### Required work
Look below for the line that contains "M797 1543 815 1544 814 1555H797Z", then copy it and each following line exactly, through and including the line that contains "M917 801 1019 828 1108 869".

Stored items
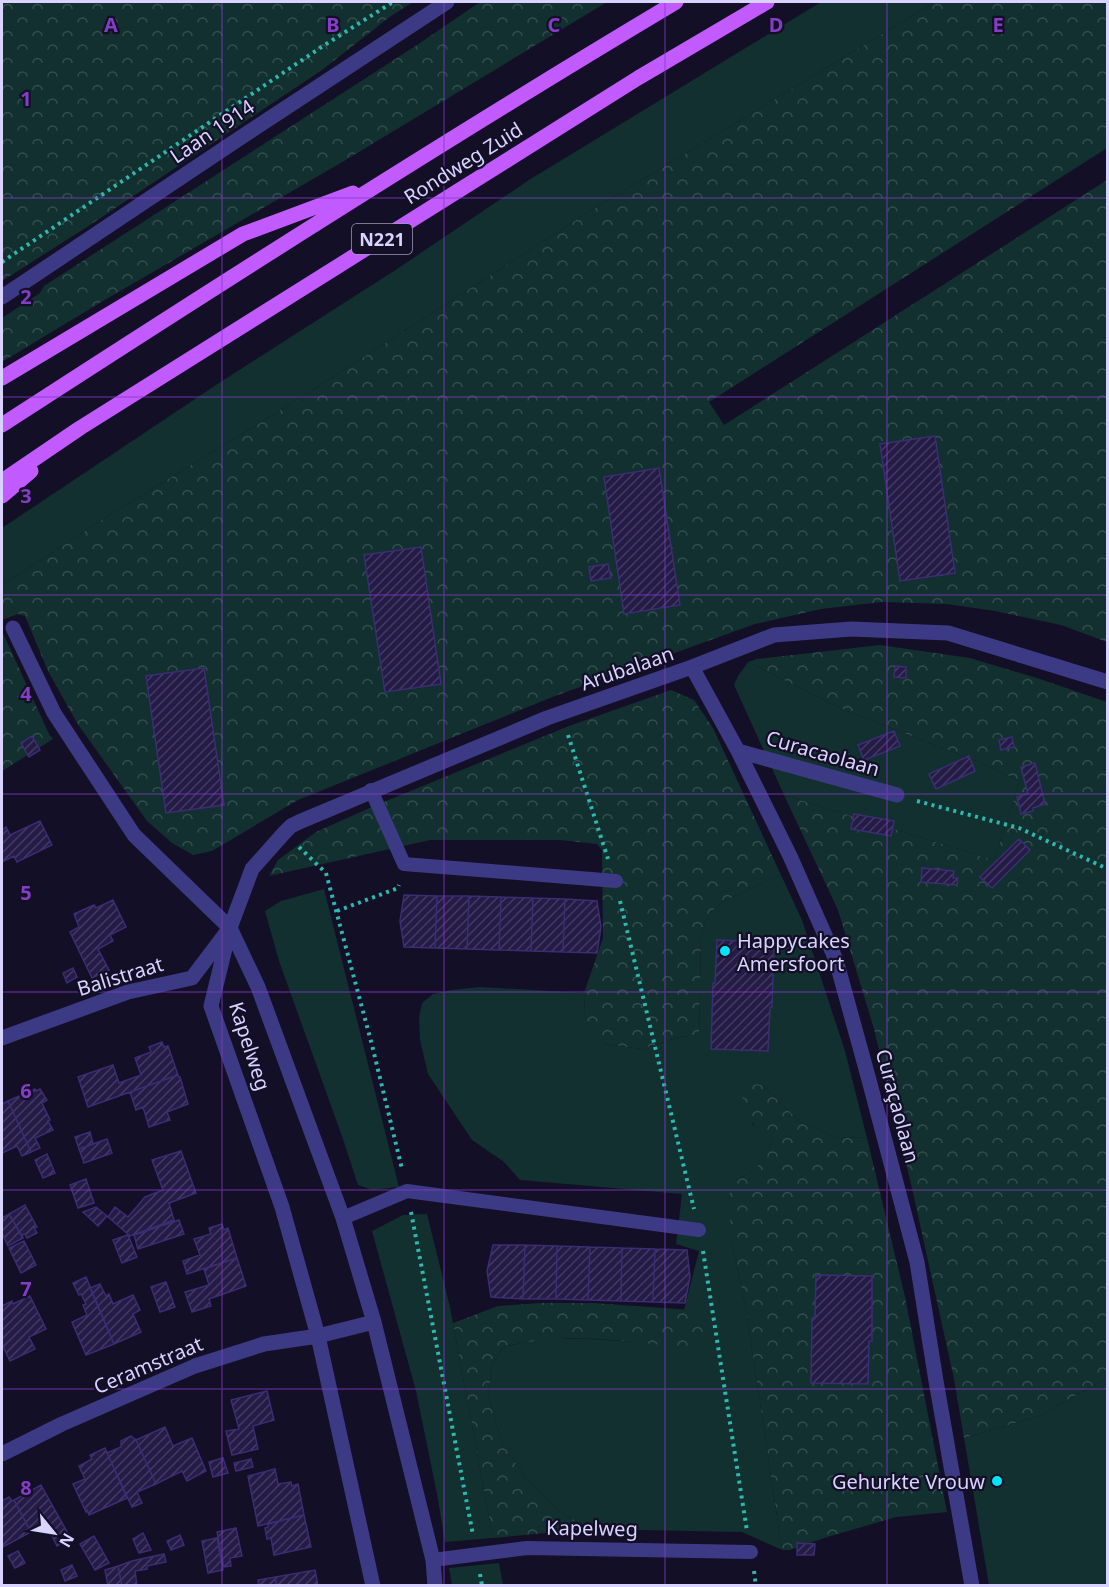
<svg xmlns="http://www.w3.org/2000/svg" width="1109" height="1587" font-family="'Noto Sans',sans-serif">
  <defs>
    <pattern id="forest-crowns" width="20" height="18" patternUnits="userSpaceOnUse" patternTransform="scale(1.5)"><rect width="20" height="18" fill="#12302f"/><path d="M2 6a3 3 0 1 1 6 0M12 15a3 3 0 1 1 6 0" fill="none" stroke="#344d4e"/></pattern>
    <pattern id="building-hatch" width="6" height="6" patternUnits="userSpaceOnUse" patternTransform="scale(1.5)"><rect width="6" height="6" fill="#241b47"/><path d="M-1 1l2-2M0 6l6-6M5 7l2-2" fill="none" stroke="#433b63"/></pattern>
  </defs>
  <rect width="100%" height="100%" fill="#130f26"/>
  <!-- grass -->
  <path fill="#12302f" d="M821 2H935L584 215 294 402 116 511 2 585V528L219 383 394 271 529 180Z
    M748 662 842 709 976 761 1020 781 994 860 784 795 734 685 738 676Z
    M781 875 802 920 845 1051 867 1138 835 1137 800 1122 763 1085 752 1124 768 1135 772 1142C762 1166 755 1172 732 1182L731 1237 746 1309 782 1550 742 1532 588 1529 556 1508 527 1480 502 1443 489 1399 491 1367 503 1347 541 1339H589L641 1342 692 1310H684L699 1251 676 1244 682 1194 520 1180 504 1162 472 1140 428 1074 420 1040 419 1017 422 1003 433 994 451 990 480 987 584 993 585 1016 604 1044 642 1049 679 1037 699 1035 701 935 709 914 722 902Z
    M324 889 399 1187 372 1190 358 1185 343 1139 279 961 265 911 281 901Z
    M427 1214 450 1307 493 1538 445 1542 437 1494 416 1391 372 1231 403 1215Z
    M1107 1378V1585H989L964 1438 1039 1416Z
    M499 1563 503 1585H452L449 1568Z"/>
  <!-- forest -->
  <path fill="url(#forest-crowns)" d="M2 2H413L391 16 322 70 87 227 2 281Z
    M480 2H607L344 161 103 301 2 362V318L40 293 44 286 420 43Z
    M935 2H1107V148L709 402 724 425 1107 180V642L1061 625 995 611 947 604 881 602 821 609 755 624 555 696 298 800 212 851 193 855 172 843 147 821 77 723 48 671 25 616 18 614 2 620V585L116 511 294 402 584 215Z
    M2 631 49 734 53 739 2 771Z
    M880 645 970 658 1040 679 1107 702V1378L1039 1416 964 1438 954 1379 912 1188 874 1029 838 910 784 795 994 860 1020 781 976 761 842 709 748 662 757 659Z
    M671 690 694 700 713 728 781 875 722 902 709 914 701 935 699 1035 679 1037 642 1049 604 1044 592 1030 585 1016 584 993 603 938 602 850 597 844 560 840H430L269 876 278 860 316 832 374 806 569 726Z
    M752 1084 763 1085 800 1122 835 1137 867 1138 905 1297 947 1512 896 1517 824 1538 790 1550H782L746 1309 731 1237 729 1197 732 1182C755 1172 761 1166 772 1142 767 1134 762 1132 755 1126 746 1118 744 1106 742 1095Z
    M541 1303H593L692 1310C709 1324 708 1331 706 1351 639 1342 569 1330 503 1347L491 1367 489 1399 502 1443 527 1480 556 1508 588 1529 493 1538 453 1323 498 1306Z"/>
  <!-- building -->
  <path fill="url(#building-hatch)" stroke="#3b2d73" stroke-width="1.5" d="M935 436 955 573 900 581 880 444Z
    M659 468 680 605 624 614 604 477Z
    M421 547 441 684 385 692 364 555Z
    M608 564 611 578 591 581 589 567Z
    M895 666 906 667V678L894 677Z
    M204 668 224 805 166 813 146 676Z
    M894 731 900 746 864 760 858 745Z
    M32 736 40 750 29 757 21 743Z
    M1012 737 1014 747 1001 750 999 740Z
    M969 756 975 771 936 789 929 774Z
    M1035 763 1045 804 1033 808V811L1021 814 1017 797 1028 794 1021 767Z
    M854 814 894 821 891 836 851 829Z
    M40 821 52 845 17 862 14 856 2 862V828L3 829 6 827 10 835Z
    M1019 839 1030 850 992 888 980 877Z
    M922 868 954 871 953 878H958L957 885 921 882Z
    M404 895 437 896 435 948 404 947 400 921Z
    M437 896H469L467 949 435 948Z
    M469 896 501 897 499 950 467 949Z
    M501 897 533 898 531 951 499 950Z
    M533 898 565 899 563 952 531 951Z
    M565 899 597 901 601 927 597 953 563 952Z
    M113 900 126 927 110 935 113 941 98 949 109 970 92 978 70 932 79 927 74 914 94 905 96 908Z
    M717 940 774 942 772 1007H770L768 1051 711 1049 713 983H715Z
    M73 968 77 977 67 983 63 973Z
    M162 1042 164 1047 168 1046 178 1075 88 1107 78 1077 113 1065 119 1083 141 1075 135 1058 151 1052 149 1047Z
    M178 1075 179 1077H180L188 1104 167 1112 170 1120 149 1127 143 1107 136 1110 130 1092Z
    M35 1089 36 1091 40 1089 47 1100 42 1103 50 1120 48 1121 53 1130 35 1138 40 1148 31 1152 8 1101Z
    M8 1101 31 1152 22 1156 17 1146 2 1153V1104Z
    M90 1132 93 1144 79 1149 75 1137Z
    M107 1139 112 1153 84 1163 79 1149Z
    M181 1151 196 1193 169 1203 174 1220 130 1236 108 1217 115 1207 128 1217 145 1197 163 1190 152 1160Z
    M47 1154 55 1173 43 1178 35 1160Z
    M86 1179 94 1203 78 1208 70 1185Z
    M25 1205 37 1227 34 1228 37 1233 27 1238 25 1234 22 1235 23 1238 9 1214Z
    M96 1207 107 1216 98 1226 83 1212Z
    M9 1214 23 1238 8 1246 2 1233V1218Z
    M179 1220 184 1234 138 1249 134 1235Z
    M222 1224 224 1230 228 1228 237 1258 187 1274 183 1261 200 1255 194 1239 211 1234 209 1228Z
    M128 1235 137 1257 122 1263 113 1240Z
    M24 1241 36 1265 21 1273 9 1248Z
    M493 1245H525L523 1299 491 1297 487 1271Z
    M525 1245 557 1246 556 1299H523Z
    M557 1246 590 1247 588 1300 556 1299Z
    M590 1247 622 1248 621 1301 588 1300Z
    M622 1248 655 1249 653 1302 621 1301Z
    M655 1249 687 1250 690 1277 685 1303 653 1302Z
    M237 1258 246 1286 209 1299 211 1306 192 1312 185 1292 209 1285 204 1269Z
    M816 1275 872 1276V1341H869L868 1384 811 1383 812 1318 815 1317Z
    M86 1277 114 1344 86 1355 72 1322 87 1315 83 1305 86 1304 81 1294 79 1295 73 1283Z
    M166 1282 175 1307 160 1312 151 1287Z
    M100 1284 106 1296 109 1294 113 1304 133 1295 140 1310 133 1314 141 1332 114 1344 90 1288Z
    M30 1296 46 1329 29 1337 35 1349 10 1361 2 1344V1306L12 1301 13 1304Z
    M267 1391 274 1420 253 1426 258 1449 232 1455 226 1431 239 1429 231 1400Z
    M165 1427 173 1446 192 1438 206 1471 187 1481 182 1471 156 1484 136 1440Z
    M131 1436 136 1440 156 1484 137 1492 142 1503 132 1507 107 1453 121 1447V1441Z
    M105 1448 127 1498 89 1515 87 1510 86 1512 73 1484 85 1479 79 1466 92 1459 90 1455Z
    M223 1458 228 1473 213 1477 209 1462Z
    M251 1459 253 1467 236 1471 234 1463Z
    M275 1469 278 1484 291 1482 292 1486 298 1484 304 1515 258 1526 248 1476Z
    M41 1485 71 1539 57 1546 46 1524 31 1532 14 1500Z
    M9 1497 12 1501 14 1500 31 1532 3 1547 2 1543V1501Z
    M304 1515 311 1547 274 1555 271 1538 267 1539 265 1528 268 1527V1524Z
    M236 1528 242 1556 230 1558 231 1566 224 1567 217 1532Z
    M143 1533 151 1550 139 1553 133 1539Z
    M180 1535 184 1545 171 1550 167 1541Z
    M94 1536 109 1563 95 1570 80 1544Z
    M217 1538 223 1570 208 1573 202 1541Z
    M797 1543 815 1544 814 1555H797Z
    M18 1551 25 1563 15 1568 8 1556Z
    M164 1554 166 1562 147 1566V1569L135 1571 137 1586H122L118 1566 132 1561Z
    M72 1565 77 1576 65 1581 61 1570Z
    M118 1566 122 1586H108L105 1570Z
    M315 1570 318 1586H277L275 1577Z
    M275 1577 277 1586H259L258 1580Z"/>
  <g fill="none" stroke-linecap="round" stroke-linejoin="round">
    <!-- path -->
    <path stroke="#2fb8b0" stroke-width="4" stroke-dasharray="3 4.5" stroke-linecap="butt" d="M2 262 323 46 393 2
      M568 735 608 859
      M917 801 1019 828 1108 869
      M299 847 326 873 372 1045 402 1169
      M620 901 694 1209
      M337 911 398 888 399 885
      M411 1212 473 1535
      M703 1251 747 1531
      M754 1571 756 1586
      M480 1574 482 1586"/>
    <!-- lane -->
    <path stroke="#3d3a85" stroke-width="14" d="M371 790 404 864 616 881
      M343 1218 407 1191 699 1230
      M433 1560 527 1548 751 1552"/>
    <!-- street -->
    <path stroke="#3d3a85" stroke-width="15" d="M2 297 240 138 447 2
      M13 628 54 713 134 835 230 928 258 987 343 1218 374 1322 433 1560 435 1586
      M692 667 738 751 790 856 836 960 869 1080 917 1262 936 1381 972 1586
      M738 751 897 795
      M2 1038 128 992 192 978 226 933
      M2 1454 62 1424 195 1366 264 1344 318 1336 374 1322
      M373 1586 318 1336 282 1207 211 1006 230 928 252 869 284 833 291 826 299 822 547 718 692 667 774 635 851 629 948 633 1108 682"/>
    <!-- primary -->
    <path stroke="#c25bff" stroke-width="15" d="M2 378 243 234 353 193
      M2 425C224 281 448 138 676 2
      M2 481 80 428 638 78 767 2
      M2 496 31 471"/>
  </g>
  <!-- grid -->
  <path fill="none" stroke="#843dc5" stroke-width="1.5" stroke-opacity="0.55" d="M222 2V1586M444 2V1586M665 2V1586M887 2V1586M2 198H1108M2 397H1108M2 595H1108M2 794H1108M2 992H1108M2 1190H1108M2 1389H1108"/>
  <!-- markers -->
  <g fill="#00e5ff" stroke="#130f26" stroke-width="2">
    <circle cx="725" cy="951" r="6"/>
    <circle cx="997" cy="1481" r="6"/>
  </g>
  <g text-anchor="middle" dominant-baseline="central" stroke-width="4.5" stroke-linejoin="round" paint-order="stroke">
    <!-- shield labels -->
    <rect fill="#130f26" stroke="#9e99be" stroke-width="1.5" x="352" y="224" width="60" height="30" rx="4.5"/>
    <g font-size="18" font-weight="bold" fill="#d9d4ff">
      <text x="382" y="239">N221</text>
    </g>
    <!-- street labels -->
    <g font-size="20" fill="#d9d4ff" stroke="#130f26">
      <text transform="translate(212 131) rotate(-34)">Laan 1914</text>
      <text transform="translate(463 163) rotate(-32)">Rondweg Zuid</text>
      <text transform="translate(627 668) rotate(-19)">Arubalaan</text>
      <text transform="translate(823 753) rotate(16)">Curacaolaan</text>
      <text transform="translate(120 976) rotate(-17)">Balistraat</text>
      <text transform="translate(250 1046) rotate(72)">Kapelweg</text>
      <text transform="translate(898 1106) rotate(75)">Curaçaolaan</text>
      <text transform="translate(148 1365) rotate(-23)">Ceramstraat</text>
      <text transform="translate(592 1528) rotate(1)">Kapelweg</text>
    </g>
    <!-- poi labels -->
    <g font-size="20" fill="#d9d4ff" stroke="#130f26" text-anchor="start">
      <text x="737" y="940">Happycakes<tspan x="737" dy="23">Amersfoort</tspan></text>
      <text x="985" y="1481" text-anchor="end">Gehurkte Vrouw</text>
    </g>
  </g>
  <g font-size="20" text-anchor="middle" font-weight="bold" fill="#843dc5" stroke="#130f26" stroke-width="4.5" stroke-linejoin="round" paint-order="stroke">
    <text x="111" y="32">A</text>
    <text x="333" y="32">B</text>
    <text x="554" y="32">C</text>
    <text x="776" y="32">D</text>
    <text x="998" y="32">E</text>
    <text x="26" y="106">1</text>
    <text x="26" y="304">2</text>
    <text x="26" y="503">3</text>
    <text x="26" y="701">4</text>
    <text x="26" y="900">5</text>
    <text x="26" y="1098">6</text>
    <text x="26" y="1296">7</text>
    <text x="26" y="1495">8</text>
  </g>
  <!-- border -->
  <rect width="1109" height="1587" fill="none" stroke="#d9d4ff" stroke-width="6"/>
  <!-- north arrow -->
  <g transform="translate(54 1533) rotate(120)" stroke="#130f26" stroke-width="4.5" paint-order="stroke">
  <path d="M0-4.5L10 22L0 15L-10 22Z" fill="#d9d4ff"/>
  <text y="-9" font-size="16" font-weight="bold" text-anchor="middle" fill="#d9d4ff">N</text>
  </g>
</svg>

### Task output
    M797 1543 815 1544 814 1555H797Z
    M18 1551 25 1563 15 1568 8 1556Z
    M164 1554 166 1562 147 1566V1569L135 1571 137 1586H122L118 1566 132 1561Z
    M72 1565 77 1576 65 1581 61 1570Z
    M118 1566 122 1586H108L105 1570Z
    M315 1570 318 1586H277L275 1577Z
    M275 1577 277 1586H259L258 1580Z"/>
  <g fill="none" stroke-linecap="round" stroke-linejoin="round">
    <!-- path -->
    <path stroke="#2fb8b0" stroke-width="4" stroke-dasharray="3 4.5" stroke-linecap="butt" d="M2 262 323 46 393 2
      M568 735 608 859
      M917 801 1019 828 1108 869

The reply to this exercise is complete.